*Dati del compito*:
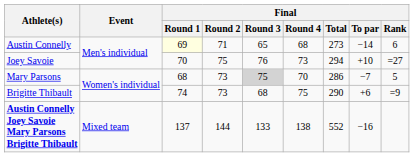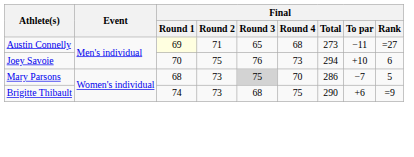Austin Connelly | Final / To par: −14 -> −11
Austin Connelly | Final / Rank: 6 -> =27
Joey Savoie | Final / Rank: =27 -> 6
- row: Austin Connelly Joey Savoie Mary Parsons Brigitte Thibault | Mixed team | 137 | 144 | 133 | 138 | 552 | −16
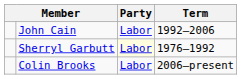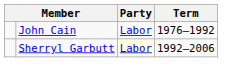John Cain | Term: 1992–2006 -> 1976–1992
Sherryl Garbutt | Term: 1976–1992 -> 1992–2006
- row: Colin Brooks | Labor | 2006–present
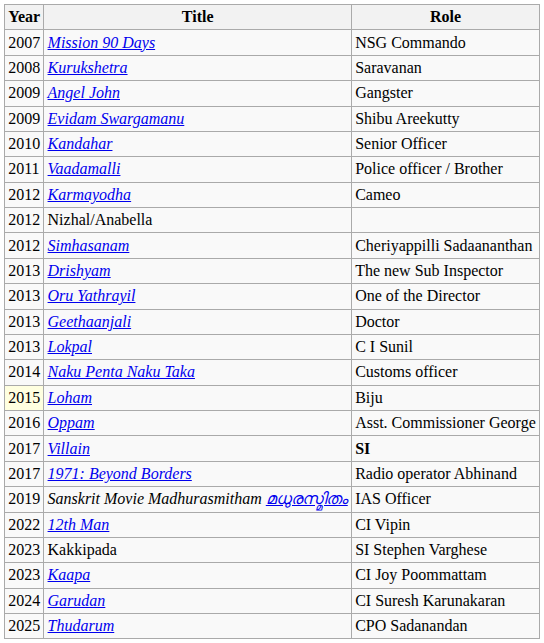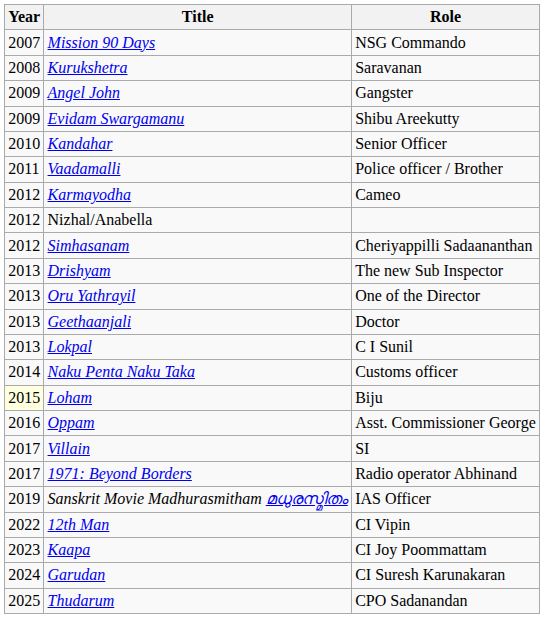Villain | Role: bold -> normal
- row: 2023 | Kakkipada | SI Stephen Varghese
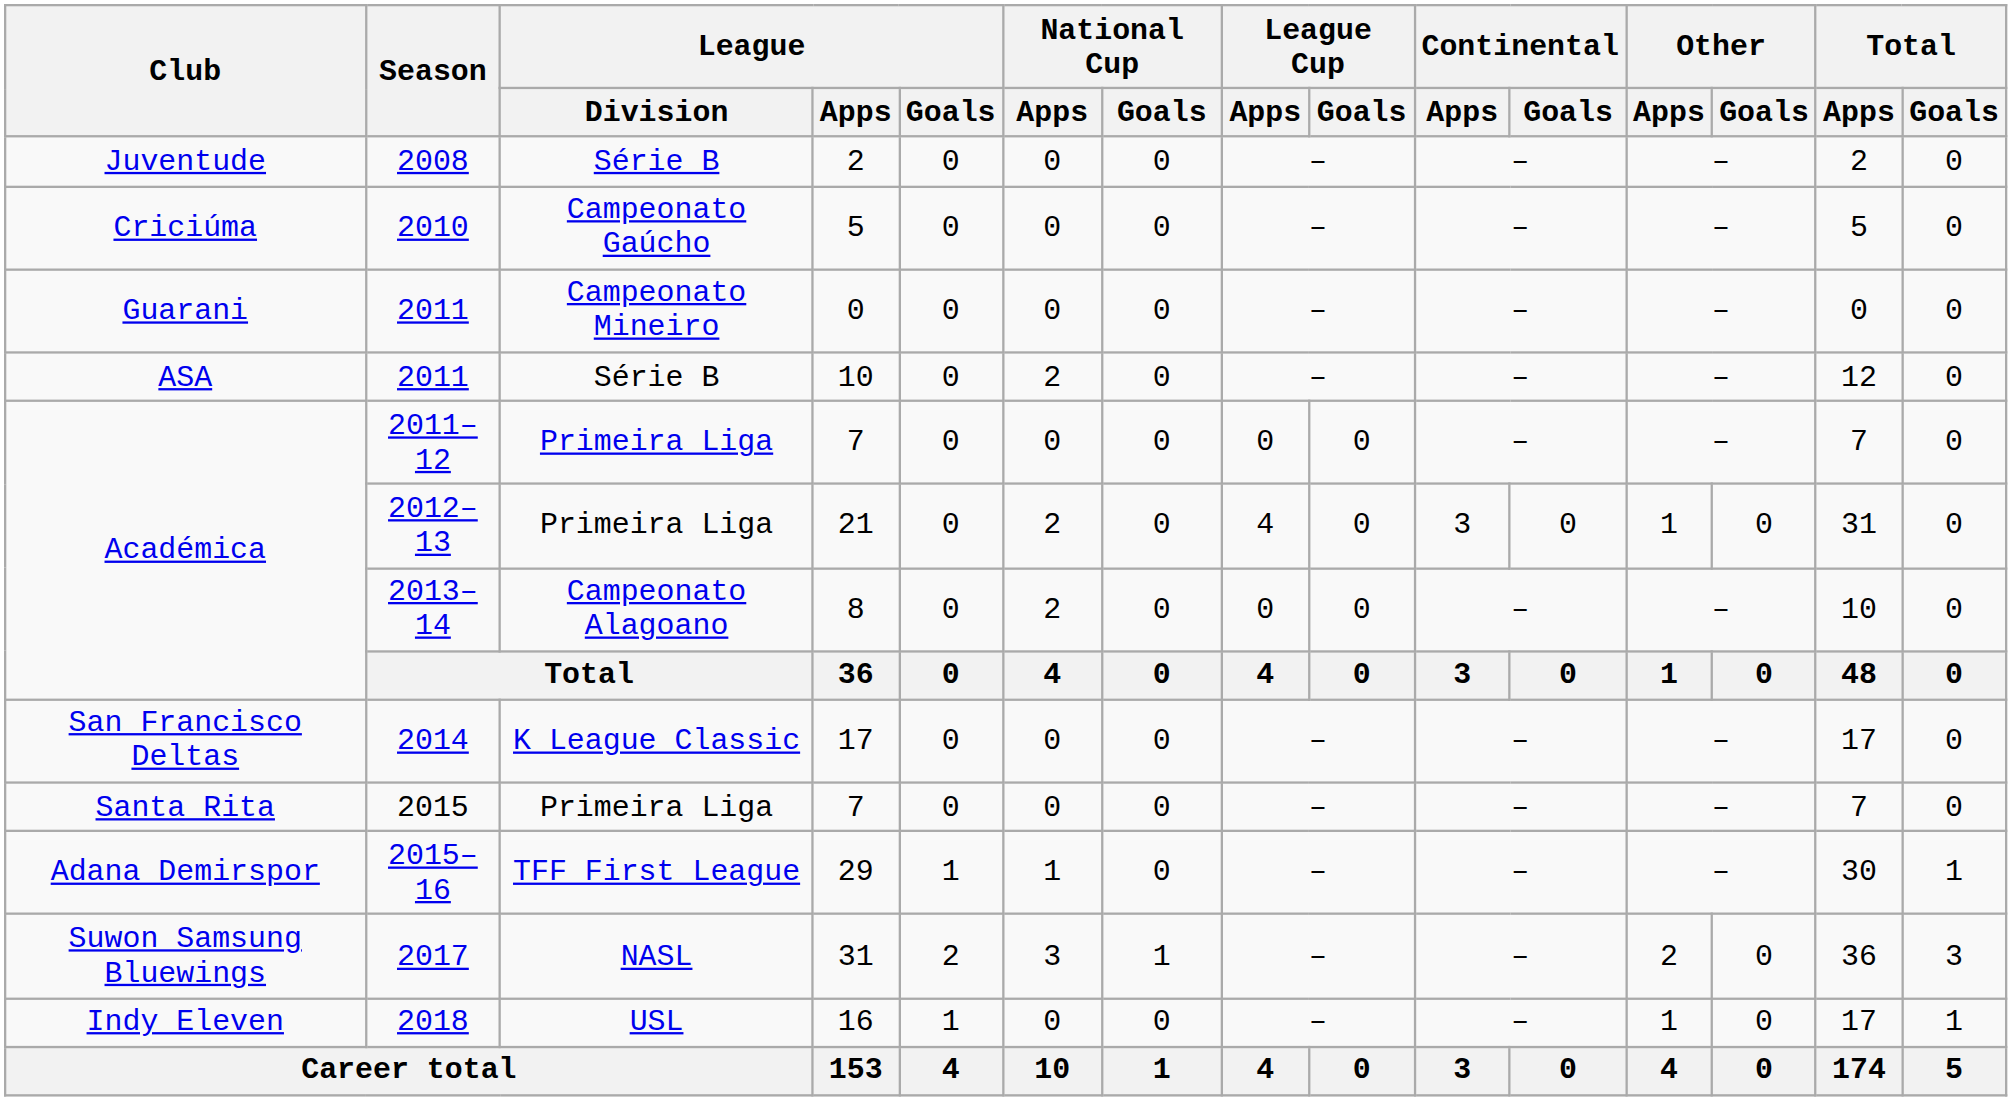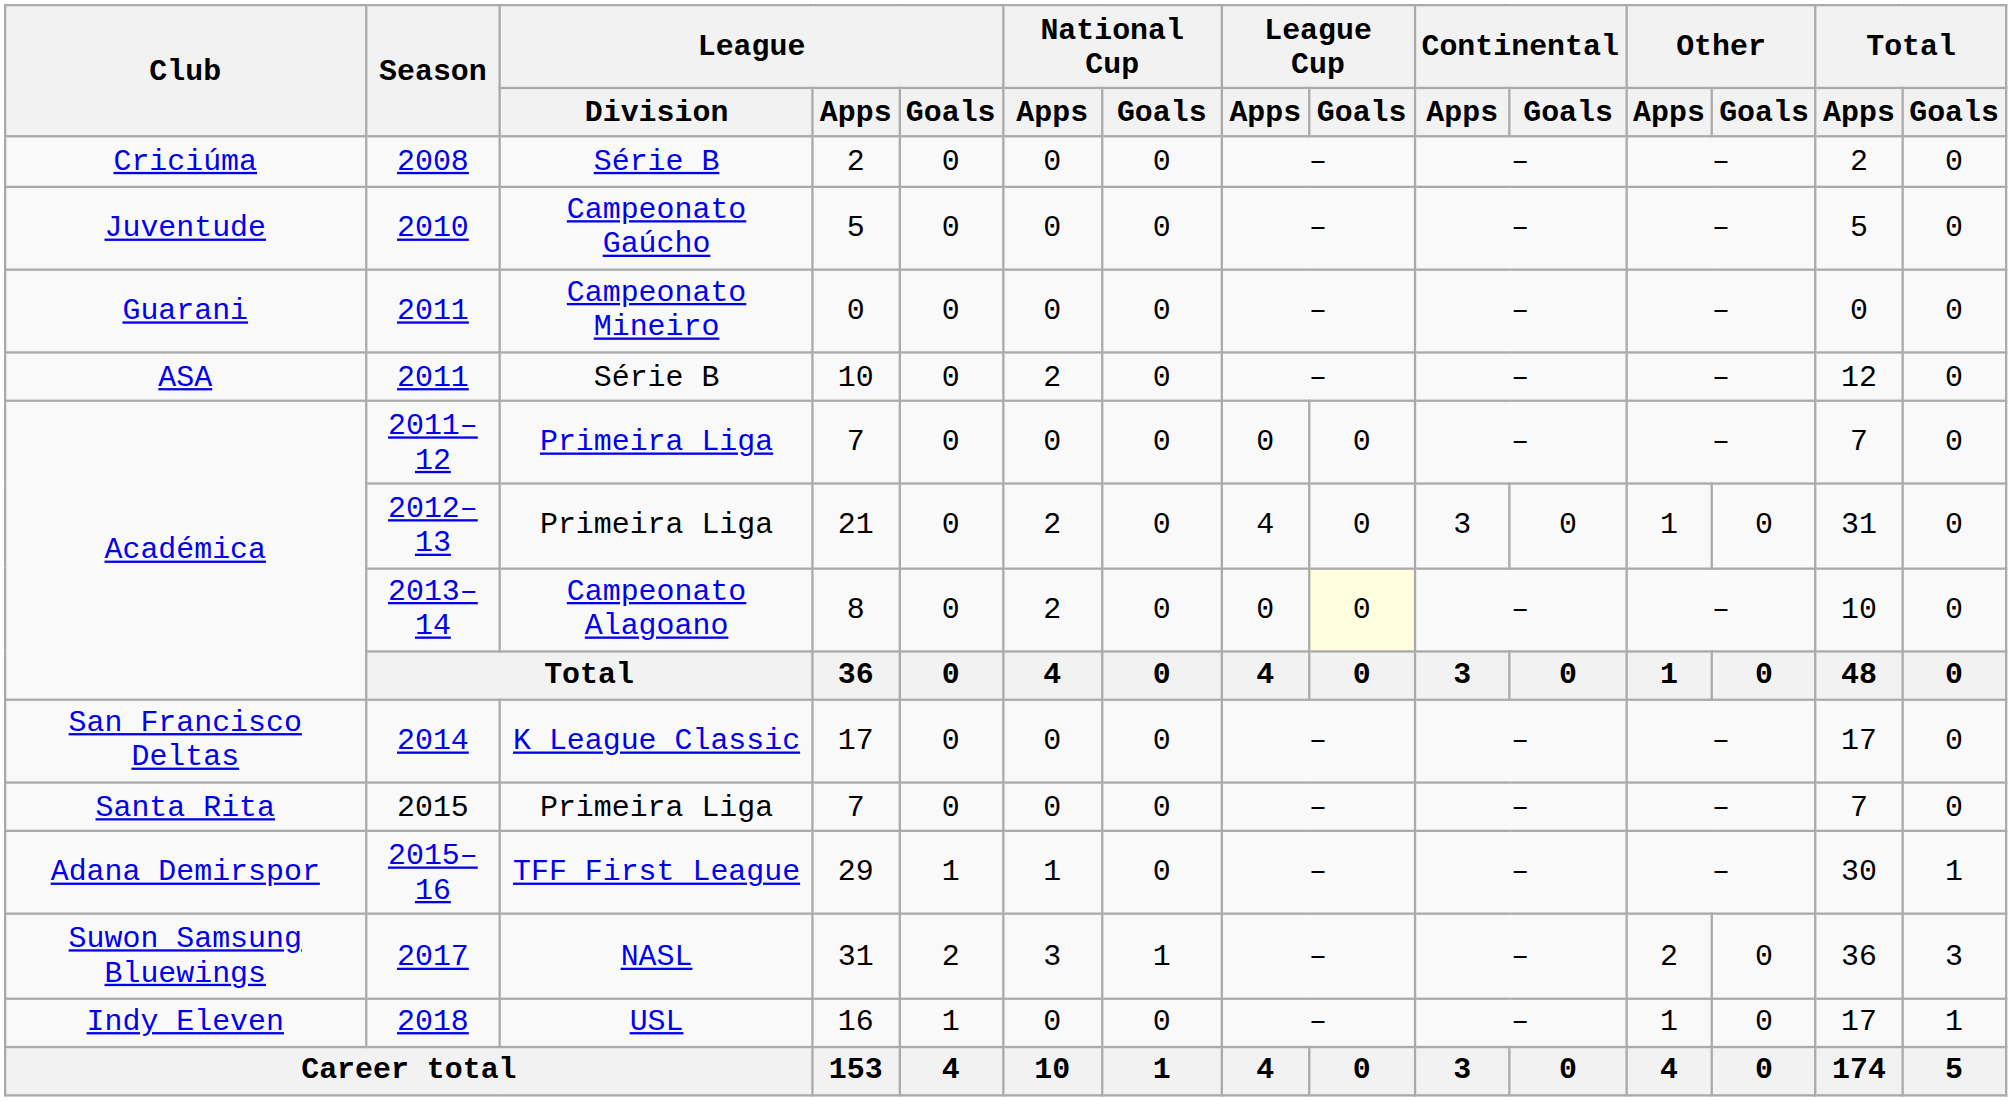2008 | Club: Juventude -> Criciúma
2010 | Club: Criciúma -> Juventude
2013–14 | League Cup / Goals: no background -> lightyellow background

*Consegna*: Ricopia parola per parola tutte le righe qui sopra, tralasciando le immagini.

*La risposta*:
Austin Connelly | Final / To par: −14 -> −11
Austin Connelly | Final / Rank: 6 -> =27
Joey Savoie | Final / Rank: =27 -> 6
- row: Austin Connelly Joey Savoie Mary Parsons Brigitte Thibault | Mixed team | 137 | 144 | 133 | 138 | 552 | −16
John Cain | Term: 1992–2006 -> 1976–1992
Sherryl Garbutt | Term: 1976–1992 -> 1992–2006
- row: Colin Brooks | Labor | 2006–present
Villain | Role: bold -> normal
- row: 2023 | Kakkipada | SI Stephen Varghese
2008 | Club: Juventude -> Criciúma
2010 | Club: Criciúma -> Juventude
2013–14 | League Cup / Goals: no background -> lightyellow background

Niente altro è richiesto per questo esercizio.